Alliés de LFI pour les législatives de juin 2022 au sein de la Nouvelle Alliance populaire, écologique et sociale (NUPES), le Parti socialiste (PS) et Europe-Écologie-Les Verts sont en passe de demander le divorce. «Il n’y a pas une position qui serait déterminée par Jean-Luc Mélenchon pour l’ensemble de la gauche. LFI n’est pas la Nupes», assène Olivier Faure, le patron du PS, très critiqué pour cette alliance au sein de l’ex-parti de François Mitterrand et de François Hollande.
Le problème, pour le patriarche Jean-Luc Mélenchon, est que la polémique autour du Hamas, et l’accusation de chercher à tout prix à plaire aux six millions de musulmans de France, viennent s’ajouter à d’autres procès faits à sa personne et à son mouvement. Le premier, guère surprenant, est celui de l’autoritarisme et du clanisme. Le second, plus préoccupant, porte sur les malversations financières présumées d’une de ses très proches: la député de Paris Sophia Chikirou, présentée par une partie de la presse comme sa compagne.
Le troisième porte sur son obsession présidentielle. Même s’il reste flou dans les médias, affirmant même que son âge lui interdit en théorie de repartir dans quatre ans à l’assaut de l’Élysée, le septuagénaire fait tout pour éviter que quelqu’un lui vole la place de favori. Le mieux placé dans sa famille politique, le député de la Somme François Rufin, doit batailler pour exister. Au point de reconnaître, dans les colonnes du «Monde», à propos de la bande de Gaza et d’Israël: «Notre parole n’est pas à la hauteur de la gravité des événements.»

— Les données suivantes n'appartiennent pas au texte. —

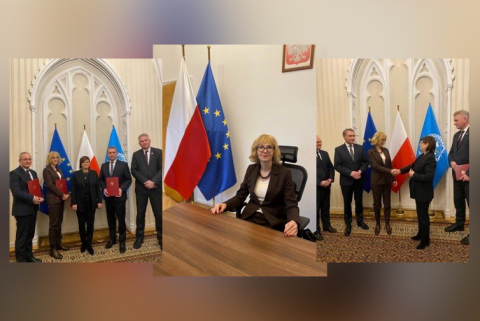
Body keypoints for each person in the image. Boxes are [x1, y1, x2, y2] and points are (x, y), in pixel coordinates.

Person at [210, 134, 300, 237]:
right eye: (261, 147)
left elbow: (291, 203)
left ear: (274, 151)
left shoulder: (285, 173)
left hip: (272, 221)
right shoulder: (251, 170)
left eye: (269, 147)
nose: (265, 150)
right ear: (256, 150)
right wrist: (225, 205)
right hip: (250, 217)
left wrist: (294, 221)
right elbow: (240, 196)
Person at [393, 136, 437, 250]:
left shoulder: (430, 158)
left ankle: (425, 241)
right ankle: (420, 234)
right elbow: (412, 166)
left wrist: (414, 175)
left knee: (423, 217)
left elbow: (429, 177)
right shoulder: (423, 155)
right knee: (420, 214)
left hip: (424, 192)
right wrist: (400, 171)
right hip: (419, 191)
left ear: (427, 144)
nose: (420, 144)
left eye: (421, 143)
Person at [334, 128, 369, 236]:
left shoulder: (360, 148)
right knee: (347, 203)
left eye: (354, 136)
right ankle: (348, 223)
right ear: (344, 137)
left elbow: (366, 162)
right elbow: (337, 165)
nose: (353, 138)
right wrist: (351, 173)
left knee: (359, 201)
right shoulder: (339, 149)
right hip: (346, 181)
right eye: (350, 136)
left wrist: (359, 171)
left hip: (359, 180)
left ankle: (360, 221)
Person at [10, 152, 44, 262]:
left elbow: (37, 187)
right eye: (25, 159)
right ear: (19, 161)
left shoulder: (33, 172)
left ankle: (29, 257)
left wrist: (41, 197)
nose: (28, 161)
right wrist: (33, 198)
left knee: (30, 235)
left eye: (29, 159)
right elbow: (17, 192)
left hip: (33, 209)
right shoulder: (14, 174)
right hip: (22, 210)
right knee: (22, 237)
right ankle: (21, 260)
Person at [131, 134, 162, 250]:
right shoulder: (136, 154)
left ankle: (161, 238)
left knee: (158, 214)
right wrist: (145, 182)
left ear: (149, 140)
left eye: (145, 140)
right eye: (141, 141)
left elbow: (162, 168)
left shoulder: (159, 152)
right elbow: (133, 170)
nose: (144, 142)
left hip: (156, 189)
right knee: (140, 214)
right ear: (139, 143)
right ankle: (139, 238)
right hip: (141, 190)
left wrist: (153, 182)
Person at [99, 147, 132, 253]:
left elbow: (128, 179)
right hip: (108, 198)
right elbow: (100, 180)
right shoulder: (104, 166)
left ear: (117, 154)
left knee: (121, 219)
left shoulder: (123, 165)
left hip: (119, 197)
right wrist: (104, 188)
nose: (112, 154)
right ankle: (112, 239)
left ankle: (122, 241)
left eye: (113, 152)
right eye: (110, 153)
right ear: (107, 154)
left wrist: (121, 189)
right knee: (110, 219)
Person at [445, 110, 469, 245]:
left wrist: (469, 174)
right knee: (458, 200)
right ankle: (459, 223)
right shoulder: (456, 136)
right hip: (457, 175)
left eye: (456, 120)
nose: (454, 123)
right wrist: (451, 161)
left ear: (465, 119)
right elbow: (451, 153)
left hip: (470, 177)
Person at [71, 156, 102, 255]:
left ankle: (89, 244)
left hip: (91, 203)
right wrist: (74, 203)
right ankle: (83, 243)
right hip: (79, 204)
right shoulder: (76, 174)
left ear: (89, 164)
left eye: (87, 162)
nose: (85, 164)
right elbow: (73, 190)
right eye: (84, 162)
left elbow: (98, 188)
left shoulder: (94, 173)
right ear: (81, 164)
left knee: (90, 224)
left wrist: (99, 201)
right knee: (81, 224)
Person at [43, 151, 70, 260]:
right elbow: (50, 185)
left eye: (57, 157)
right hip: (53, 200)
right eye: (53, 157)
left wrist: (65, 194)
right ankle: (52, 249)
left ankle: (58, 244)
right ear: (50, 159)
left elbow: (61, 184)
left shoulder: (59, 169)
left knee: (59, 222)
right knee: (53, 224)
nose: (55, 159)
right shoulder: (46, 170)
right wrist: (62, 194)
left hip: (61, 199)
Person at [368, 131, 394, 235]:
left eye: (385, 140)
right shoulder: (370, 152)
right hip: (376, 181)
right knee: (377, 203)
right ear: (378, 140)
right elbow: (375, 166)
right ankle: (378, 223)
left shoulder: (386, 150)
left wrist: (394, 178)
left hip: (387, 180)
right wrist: (389, 171)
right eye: (383, 140)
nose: (384, 142)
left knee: (387, 204)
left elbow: (390, 164)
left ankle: (387, 223)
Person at [316, 135, 336, 241]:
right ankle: (317, 230)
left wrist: (330, 179)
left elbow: (331, 168)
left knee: (325, 207)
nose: (319, 143)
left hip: (327, 186)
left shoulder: (324, 153)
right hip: (316, 188)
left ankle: (326, 226)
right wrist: (319, 182)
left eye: (320, 141)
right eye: (317, 142)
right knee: (316, 209)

«Mélenchon est en train de transformer la France insoumise en France indigne, commente un ancien parlementaire socialiste battu en 2022, qui redoute toujours de subir ses foudres. Il a été un formidable candidat à la présidentielle. Et il ne supporte pas d’avoir été battu.»
Le «mal mélenchoniste»
La racine du «mal mélenchoniste», pour ceux qui le voient comme un fossoyeur de la gauche de gouvernement, est son choix d’un vote protestataire envers et contre tout, en ciblant les minorités et le vote communautariste. «Mélenchon a choisi au départ une rhétorique antiélitiste pour séduire l’électorat du Rassemblement national (droite nationale-populiste) explique dans «Le Figaro» l’essayiste Thomás Zicman de Barros. Et pour s’ancrer à gauche, il a abandonné le populisme souverainiste qu’il épousait depuis 2010, pour tenter d’incarner un populisme 'créole' ou 'créolisé'».
Problème: ce qui a relativement bien marché pour obtenir des élus (131 députés NUPES, dont 75 LFI) a déraillé ensuite. Lors du débat sur la réforme des retraites, le blocage à répétition de LFI a excédé. Lors des manifestations contre les violences policières, la présence systématique de LFI a fini par faire passer cette formation comme hostile à l’ordre républicain. Mélenchon le stratège, convaincu que les électeurs de gauche veulent l’union, s’est effacé devant Mélenchon le revanchard, soucieux de garder toutes les commandes médiatiques et politiques.
Résultat: pas de NUPES unie aux européennes du 9 juin 2024, puisque le PS et les Verts vont présenter chacun une liste. Et un Rassemblement national de plus en plus normalisé, à l’apparence bien plus «républicaine». Comme si le «mélenchonisme» avait fini par tuer son créateur.